Polscy przewoźnicy protestowali w Brukseli – jak twierdzą, Zachód chce zniszczyć ich firmy

W nawiązaniu do tekstu:

“Pakiet mobilności” znowu znacząco się zmienił – jednak nie będzie delegowania i spania w hotelach

W czasie gdy Komisja Parlamentu Europejskiego ds. Transportu i Turystyki obradowała nad „pakietem mobilności”, przed siedzibą parlamentu można było spotkać polskich przewoźników.

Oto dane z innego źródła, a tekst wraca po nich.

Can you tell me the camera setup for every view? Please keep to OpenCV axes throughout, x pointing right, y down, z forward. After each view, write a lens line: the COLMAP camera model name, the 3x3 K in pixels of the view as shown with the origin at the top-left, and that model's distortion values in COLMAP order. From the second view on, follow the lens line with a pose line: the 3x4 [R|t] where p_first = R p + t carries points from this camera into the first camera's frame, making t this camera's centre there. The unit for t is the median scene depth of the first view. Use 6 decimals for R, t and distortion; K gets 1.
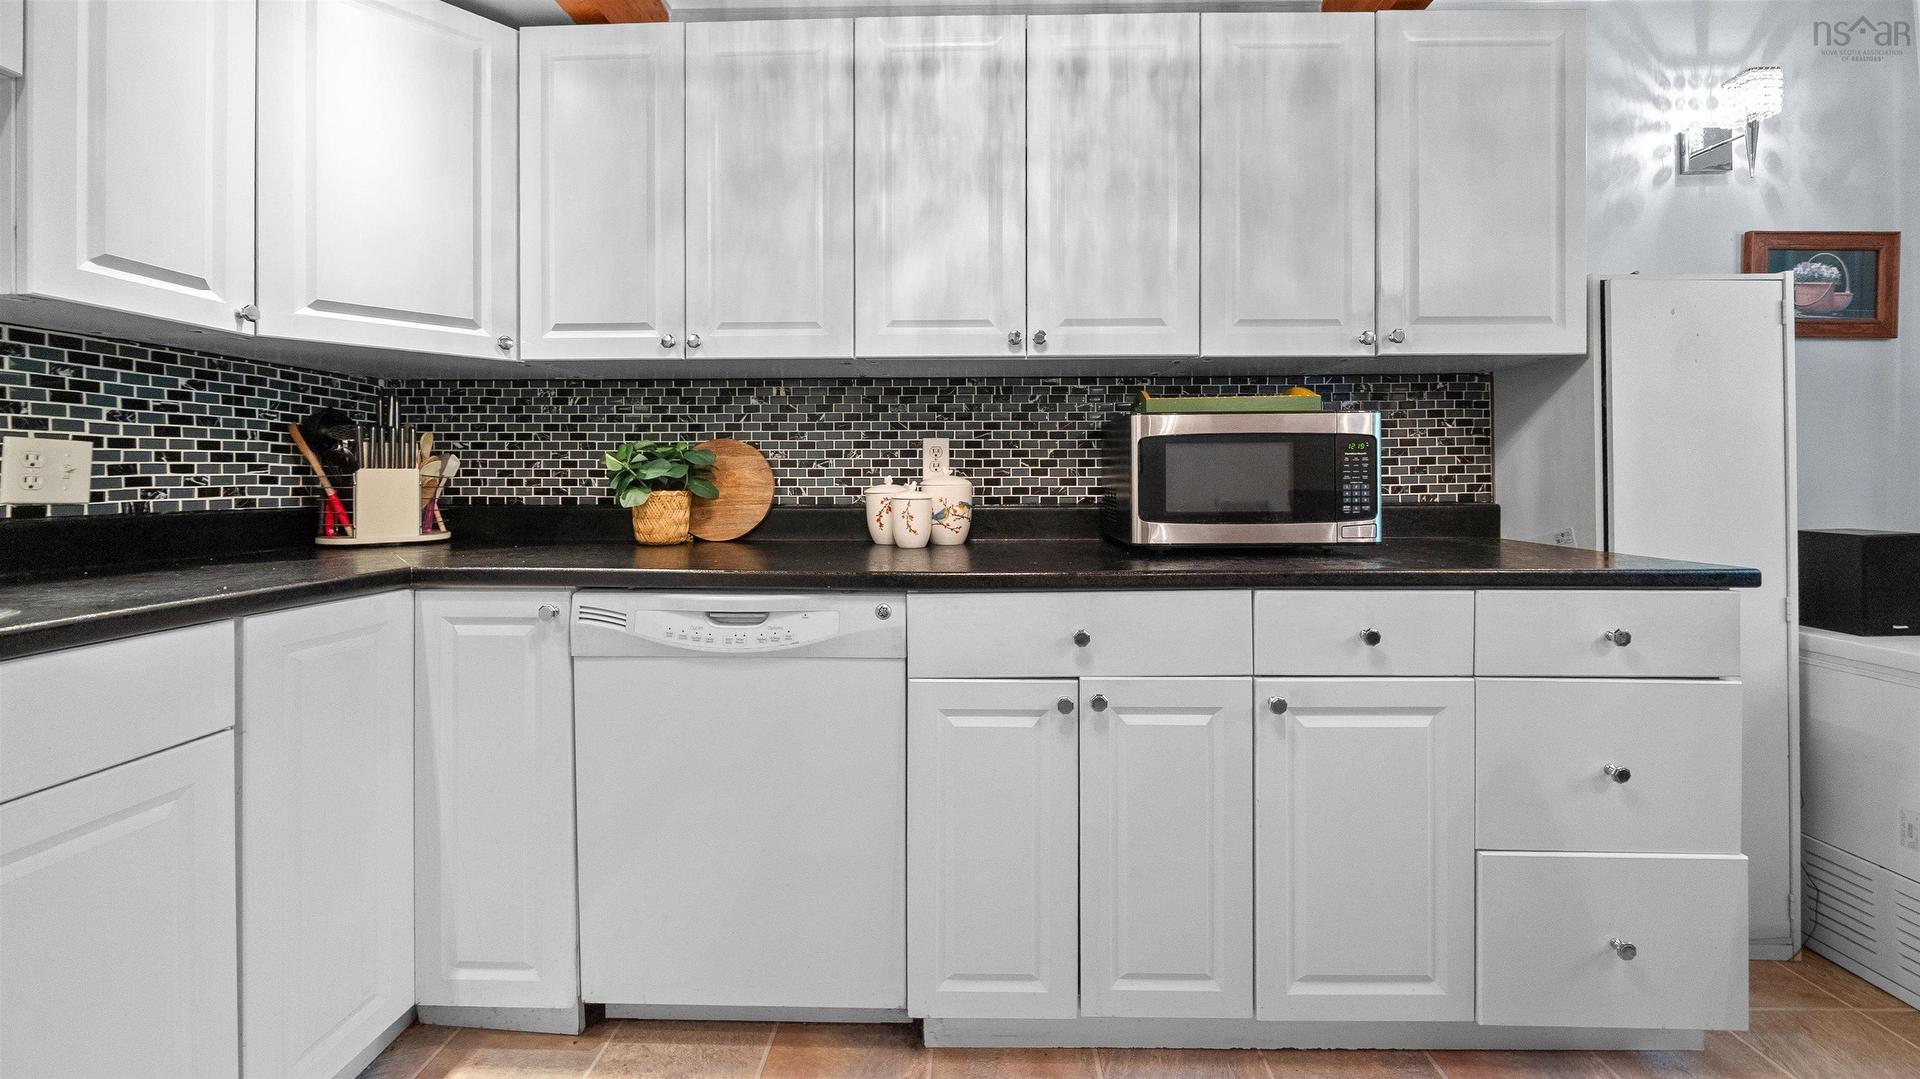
lens RADIAL K [[682.9, 0, 962.3], [0, 682.9, 477.2], [0, 0, 1]] dist [-0.000465, -0.000200]
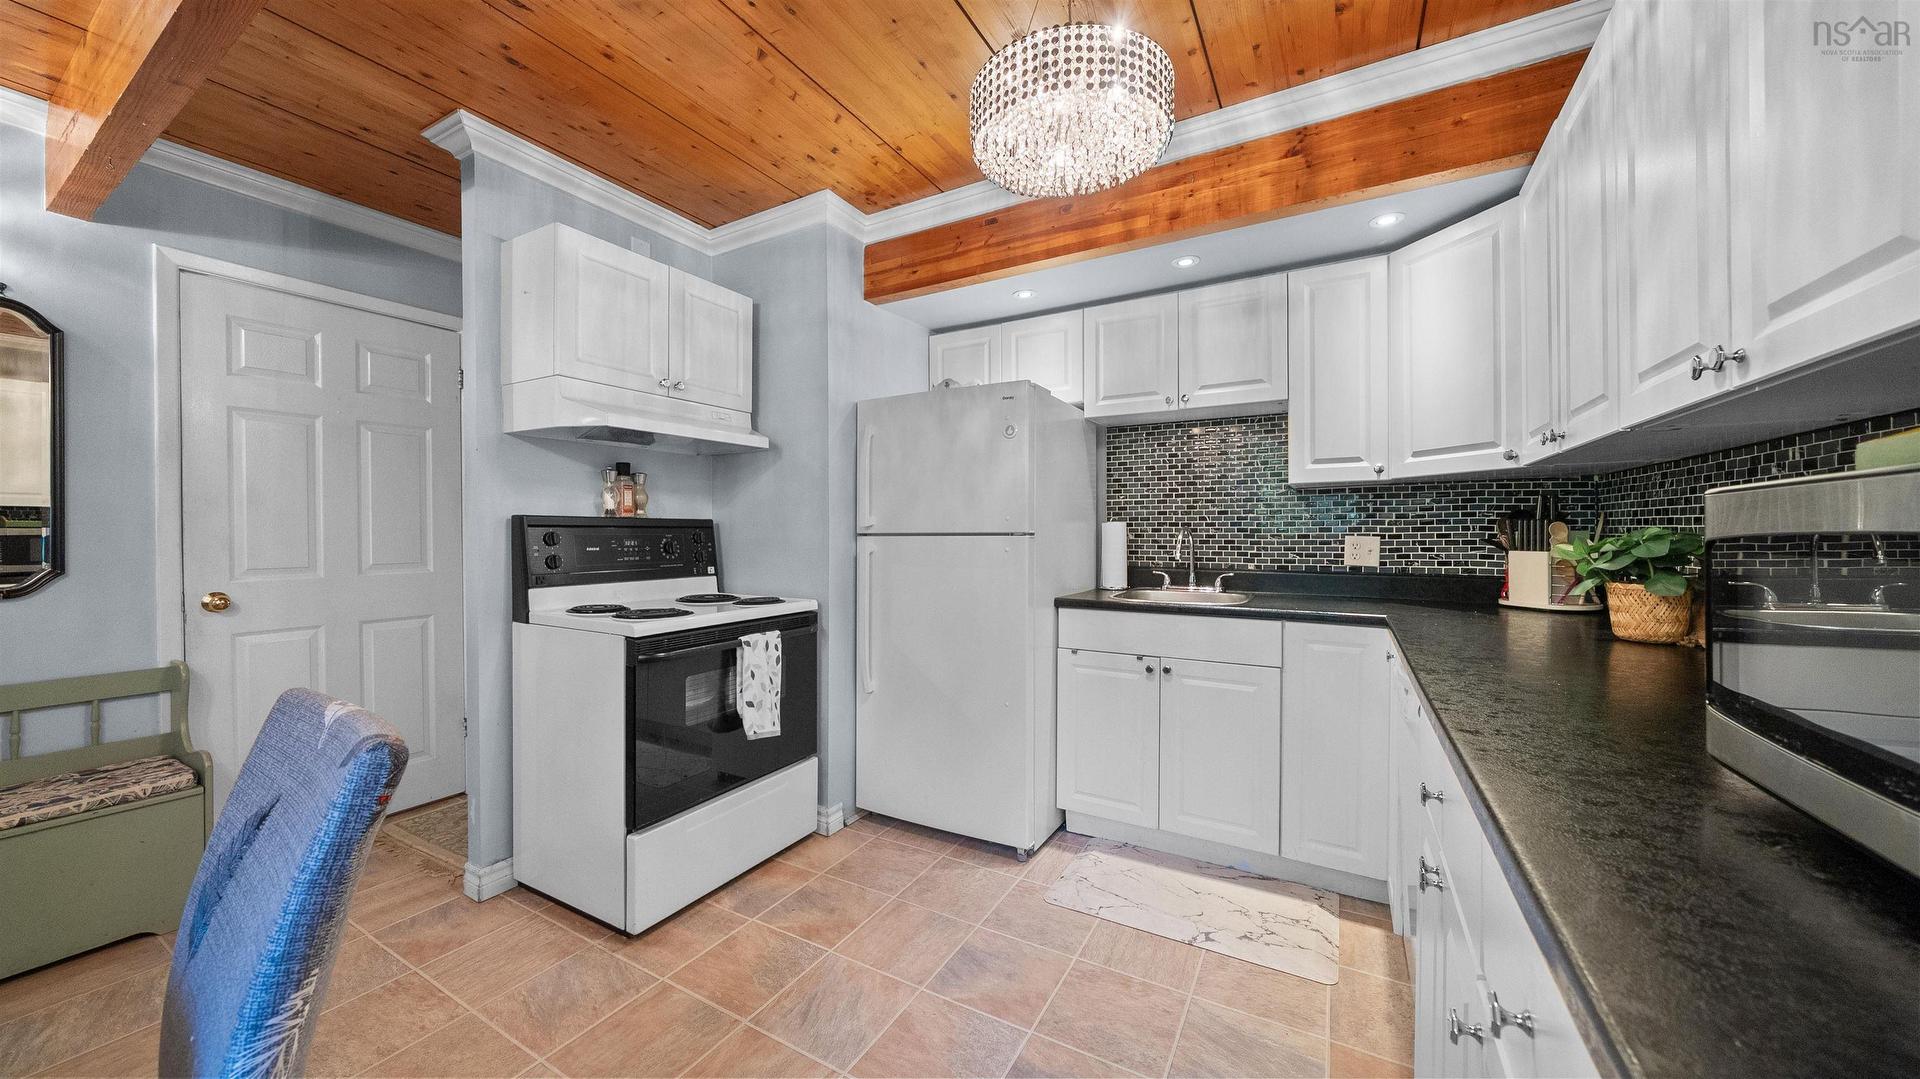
lens RADIAL K [[660.0, 0, 960.0], [0, 660.0, 539.5], [0, 0, 1]] dist [-0.004698, -0.000240]
pose [[-0.481967, 0.015444, -0.876053, 0.868277], [0.007407, 0.999881, 0.013552, -0.065209], [0.876158, 0.000043, -0.482024, 0.696073]]
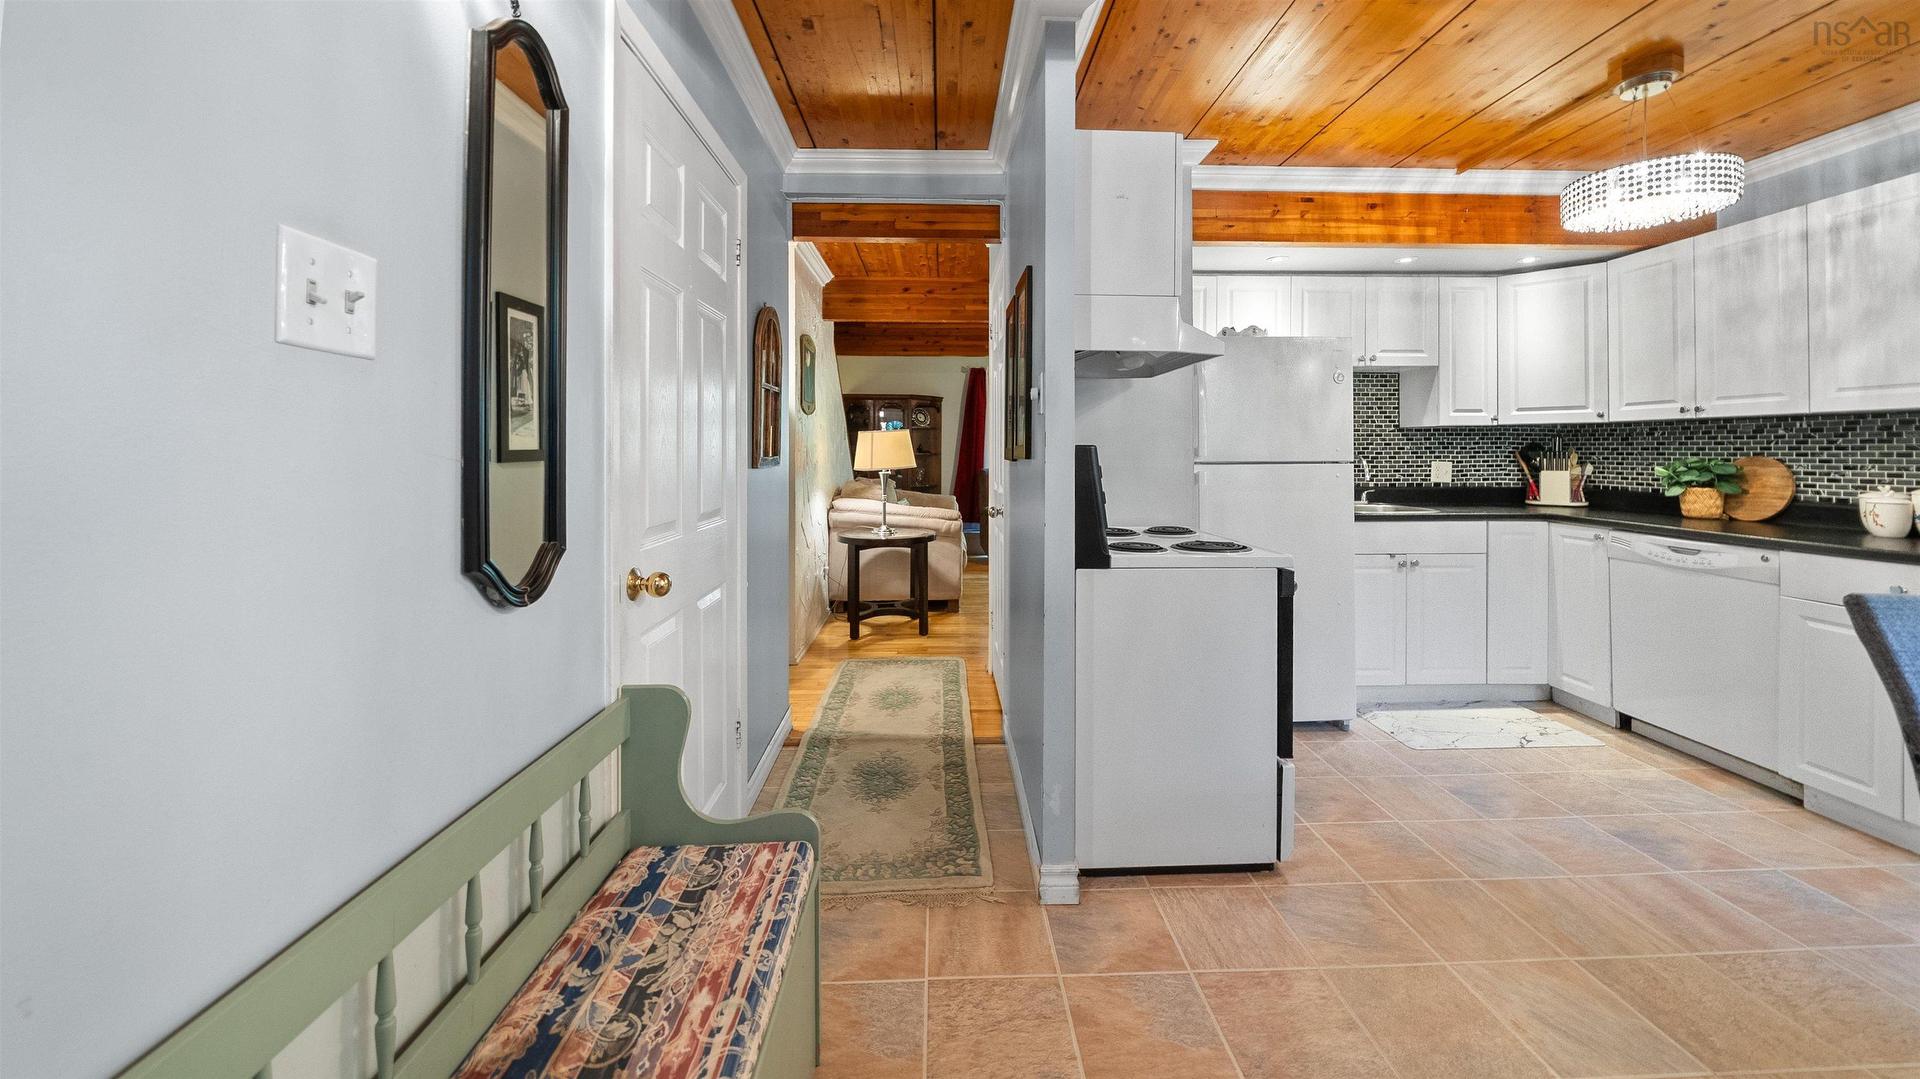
lens RADIAL K [[693.7, 0, 962.3], [0, 693.7, 454.3], [0, 0, 1]] dist [-0.000847, -0.000104]
pose [[0.055533, 0.005709, -0.998441, 1.358203], [0.006195, 0.999962, 0.006062, -0.097388], [0.998438, -0.006522, 0.055496, -1.088053]]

Prowadzili oni tam protest, za towarzystwo mając między innymi przedstawicieli firm z Rumunii oraz Bułgarii.

Swoje krytyczne opinie przewoźnicy wyrażali za pośrednictwem transparentów. Można było na nich przeczytać, że Francja oraz Niemcy uprawiają neoprotekcjonizm, a ograniczenia dotyczące transportu łamią europejską swobodę przepływu towarów. Pojawiały się też stwierdzenia, że zachód chce całkowicie zniszczyć wschodnioeuropejskich przewoźników.

Polska była w Brukseli reprezentowana przez Zrzeszenie Międzynarodowych Przewoźników Drogowych (ZMPD). Protestującym towarzyszył też polski minister infrastruktury Andrzej Adamczyk.